The second objective was to examine the relationships between the frequency and disturbance caused by the four most upsetting intrusions experienced by participants. Data showed a stronger pattern of associations among the four most upsetting contents in women than in the men. In women, the highest association was between the frequency and disturbance of EDs and BDD intrusions, which agrees with the high comorbidity rates between EDs and BDD (Kollei, Schieber, de Zwaan, Svitak, & Martin, 2013). In the men's group, only the frequency of BDD-related intrusions correlated with the frequency of the other three intrusive contents. The associations between BDD and OCD-related intrusions support the phenomenological similarities between the two disorders (Osman et al., 2004, Phillips et al., 2010) and their high comorbidity rates (Bienvenu et al., 2012).

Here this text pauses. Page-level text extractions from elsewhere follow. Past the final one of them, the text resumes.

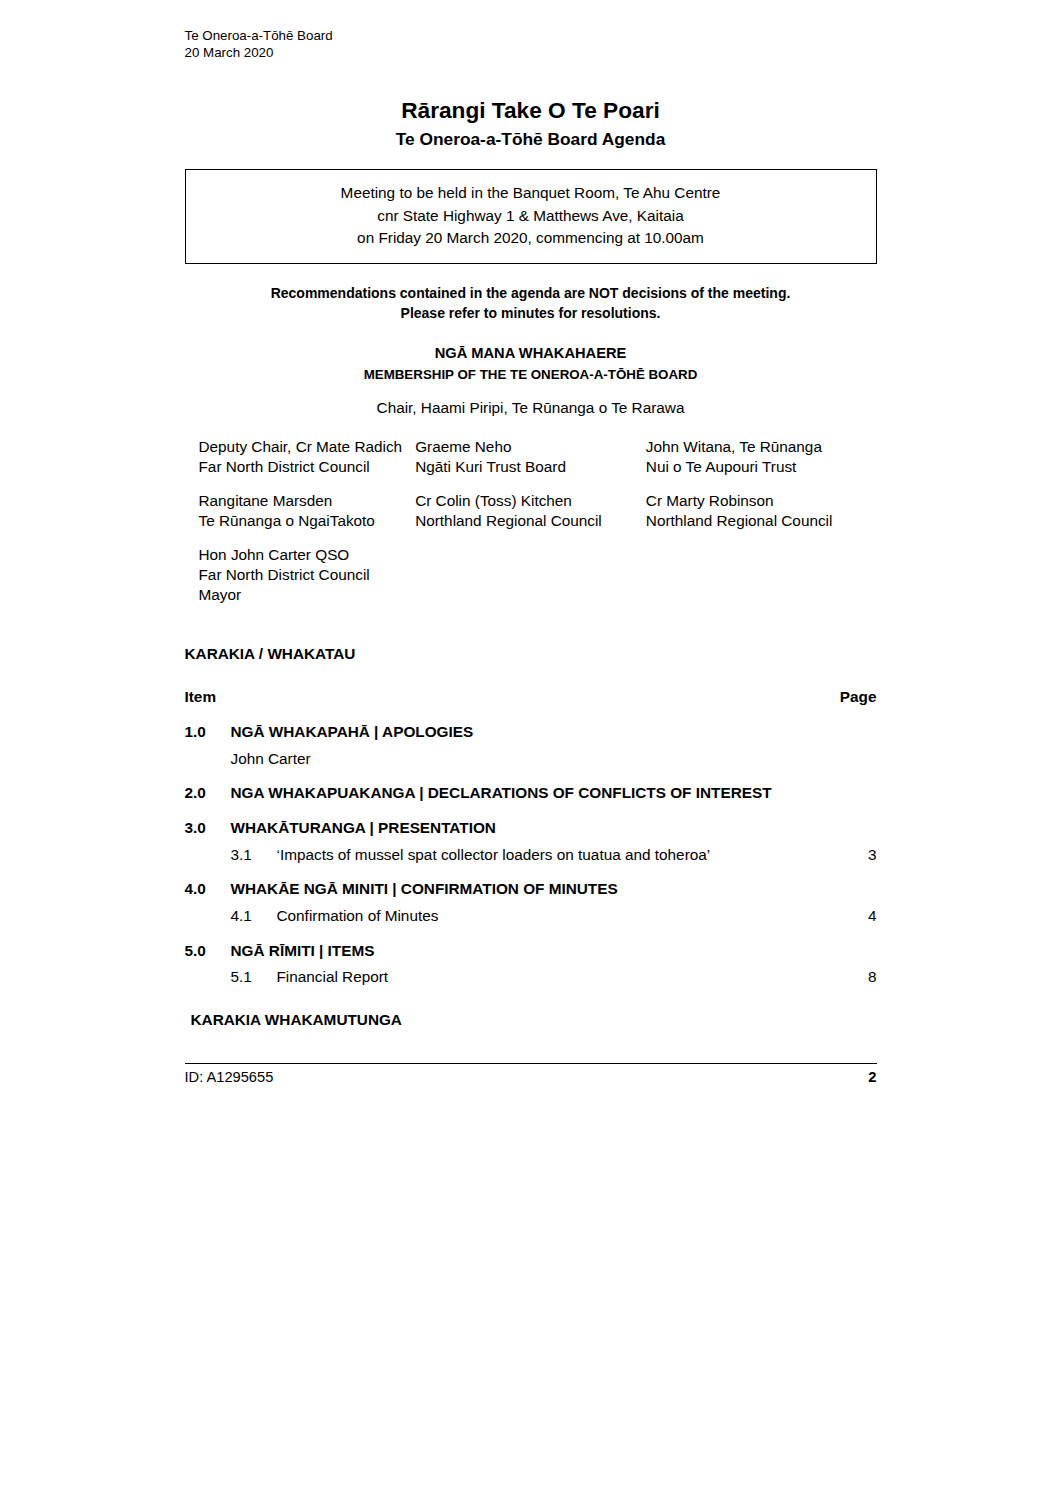Te Oneroa-a-Tōhē Board
20 March 2020
Rārangi Take O Te Poari
Te Oneroa-a-Tōhē Board Agenda
Meeting to be held in the Banquet Room, Te Ahu Centre
cnr State Highway 1 & Matthews Ave, Kaitaia
on Friday 20 March 2020, commencing at 10.00am
Recommendations contained in the agenda are NOT decisions of the meeting.
Please refer to minutes for resolutions.
NGĀ MANA WHAKAHAERE
MEMBERSHIP OF THE TE ONEROA-A-TŌHĒ BOARD
Chair, Haami Piripi, Te Rūnanga o Te Rarawa
| Deputy Chair, Cr Mate Radich Far North District Council | Graeme Neho Ngāti Kuri Trust Board | John Witana, Te Rūnanga Nui o Te Aupouri Trust |
| Rangitane Marsden Te Rūnanga o NgaiTakoto | Cr Colin (Toss) Kitchen Northland Regional Council | Cr Marty Robinson Northland Regional Council |
| Hon John Carter QSO Far North District Council Mayor | | |
KARAKIA / WHAKATAU
| Item | | Page |
| 1.0 | NGĀ WHAKAPAHĀ / APOLOGIES | |
| | John Carter | |
| 2.0 | NGA WHAKAPUAKANGA / DECLARATIONS OF CONFLICTS OF INTEREST | |
| 3.0 | WHAKĀTURANGA / PRESENTATION | |
| | / 3.1 / ‘Impacts of mussel spat collector loaders on tuatua and toheroa’ / | 3 |
| 4.0 | WHAKĀE NGĀ MINITI / CONFIRMATION OF MINUTES | |
| | / 4.1 / Confirmation of Minutes / | 4 |
| 5.0 | NGĀ RĪMITI / ITEMS | |
| | / 5.1 / Financial Report / | 8 |
KARAKIA WHAKAMUTUNGA
ID: A1295655 2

The large correlation between BDD and HYP-related intrusions might support the inclusion of Hypochondriasis in the obsessive-compulsive spectrum disorders (Kogan et al., 2016, Stein et al., 2016).

Taken together, the results generally support our hypothesis about the similarities among the functional links of the intrusions related to four different clinical disorders, which might help to understand the common factors in these disorders, reflected by their comorbidity rates as well as by their similar response to treatments.

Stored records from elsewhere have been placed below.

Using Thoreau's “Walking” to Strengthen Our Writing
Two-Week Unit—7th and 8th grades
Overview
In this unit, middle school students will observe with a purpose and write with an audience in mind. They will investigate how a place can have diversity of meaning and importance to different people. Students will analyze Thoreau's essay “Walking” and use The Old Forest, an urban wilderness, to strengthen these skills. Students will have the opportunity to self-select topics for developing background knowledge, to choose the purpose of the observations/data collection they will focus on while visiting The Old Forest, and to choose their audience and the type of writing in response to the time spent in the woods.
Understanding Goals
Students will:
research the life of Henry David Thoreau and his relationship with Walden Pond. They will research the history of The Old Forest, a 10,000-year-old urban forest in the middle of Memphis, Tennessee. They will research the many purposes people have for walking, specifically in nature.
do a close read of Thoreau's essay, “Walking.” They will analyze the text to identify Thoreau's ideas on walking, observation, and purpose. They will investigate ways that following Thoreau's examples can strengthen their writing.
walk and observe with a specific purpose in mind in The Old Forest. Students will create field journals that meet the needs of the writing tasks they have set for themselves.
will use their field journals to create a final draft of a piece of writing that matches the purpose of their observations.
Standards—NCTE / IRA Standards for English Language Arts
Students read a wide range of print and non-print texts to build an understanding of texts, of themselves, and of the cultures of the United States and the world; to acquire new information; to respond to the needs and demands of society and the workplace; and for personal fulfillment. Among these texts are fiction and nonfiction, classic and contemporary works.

Several limitations of the study should be mentioned. First, the participants were mainly young healthy women. Consequently, the frequency with which they experience UMIs was generally low, which means that our data may have floor effects. Although the use of non-clinical samples is adequate to explore dimensional variables such as UMIs, it is necessary to support the results with clinical participants. Second, the study results rely exclusively on a self-report questionnaire. We have tried to overcome this limitation by designing the QUIT on the basis of previously validated self-reports, but future studies should include other data collection methods, such as structured interviews.

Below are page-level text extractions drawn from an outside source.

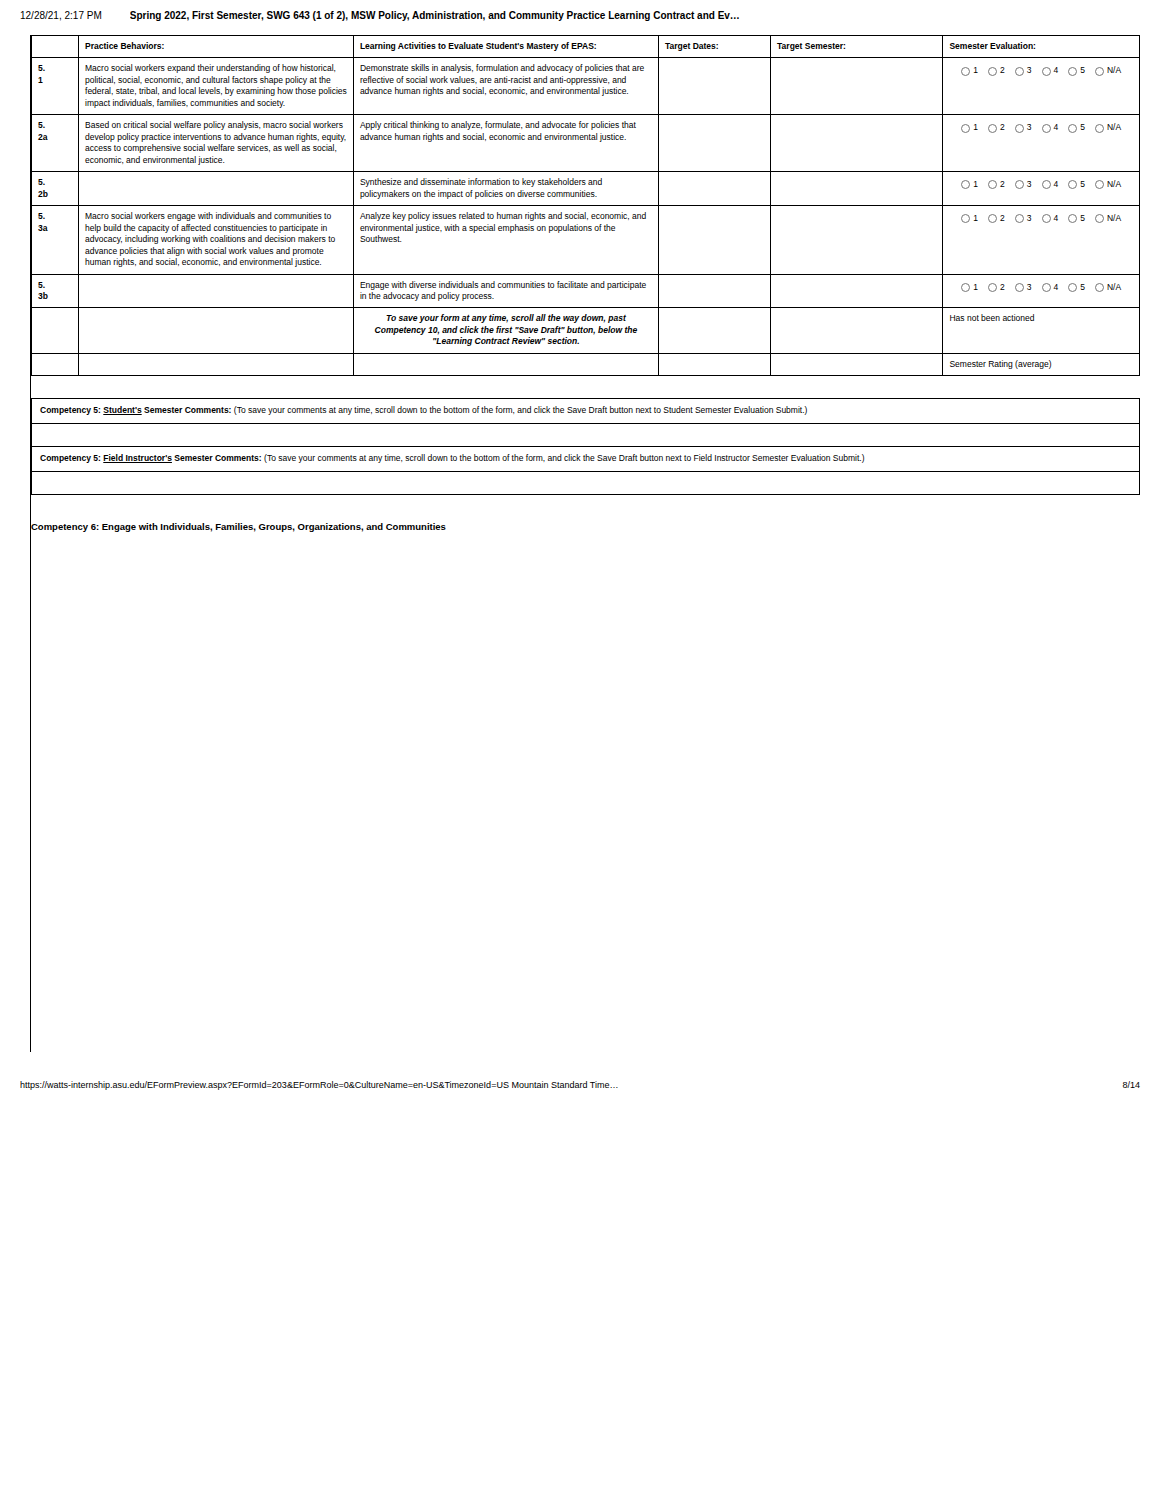12/28/21, 2:17 PM Spring 2022, First Semester, SWG 643 (1 of 2), MSW Policy, Administration, and Community Practice Learning Contract and Ev…
| | Practice Behaviors: | Learning Activities to Evaluate Student's Mastery of EPAS: | Target Dates: | Target Semester: | Semester Evaluation: |
| --- | --- | --- | --- | --- | --- |
| 5. 1 | Macro social workers expand their understanding of how historical, political, social, economic, and cultural factors shape policy at the federal, state, tribal, and local levels, by examining how those policies impact individuals, families, communities and society. | Demonstrate skills in analysis, formulation and advocacy of policies that are reflective of social work values, are anti-racist and anti-oppressive, and advance human rights and social, economic, and environmental justice. | | | 1 2 3 4 5 N/A |
| 5. 2a | Based on critical social welfare policy analysis, macro social workers develop policy practice interventions to advance human rights, equity, access to comprehensive social welfare services, as well as social, economic, and environmental justice. | Apply critical thinking to analyze, formulate, and advocate for policies that advance human rights and social, economic and environmental justice. | | | 1 2 3 4 5 N/A |
| 5. 2b | | Synthesize and disseminate information to key stakeholders and policymakers on the impact of policies on diverse communities. | | | 1 2 3 4 5 N/A |
| 5. 3a | Macro social workers engage with individuals and communities to help build the capacity of affected constituencies to participate in advocacy, including working with coalitions and decision makers to advance policies that align with social work values and promote human rights, and social, economic, and environmental justice. | Analyze key policy issues related to human rights and social, economic, and environmental justice, with a special emphasis on populations of the Southwest. | | | 1 2 3 4 5 N/A |
| 5. 3b | | Engage with diverse individuals and communities to facilitate and participate in the advocacy and policy process. | | | 1 2 3 4 5 N/A |
| | | To save your form at any time, scroll all the way down, past Competency 10, and click the first "Save Draft" button, below the "Learning Contract Review" section. | | | Has not been actioned |
| | | | | | Semester Rating (average) |
Competency 5: Student's Semester Comments: (To save your comments at any time, scroll down to the bottom of the form, and click the Save Draft button next to Student Semester Evaluation Submit.)
Competency 5: Field Instructor's Semester Comments: (To save your comments at any time, scroll down to the bottom of the form, and click the Save Draft button next to Field Instructor Semester Evaluation Submit.)
Competency 6: Engage with Individuals, Families, Groups, Organizations, and Communities
https://watts-internship.asu.edu/EFormPreview.aspx?EFormId=203&EFormRole=0&CultureName=en-US&TimezoneId=US Mountain Standard Time… 8/14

Further studies should test specifically the concurrent validity of the QUIT with symptom measures of OCD, BDD, HYP, and EDs, with both non-clinical and clinical participants, as well as to find out cutoff points on the QUIT scores to differentiate normalcy from psychopathology. Moreover, additional analyses under the item response theory framework should be conducted in order to explore in depth and to improve the psychometric properties of the QUIT.

Funding

This study was supported by the Spanish Ministerio de Economía y Competitividad, MINECO (Grant PSI2013-44733-R).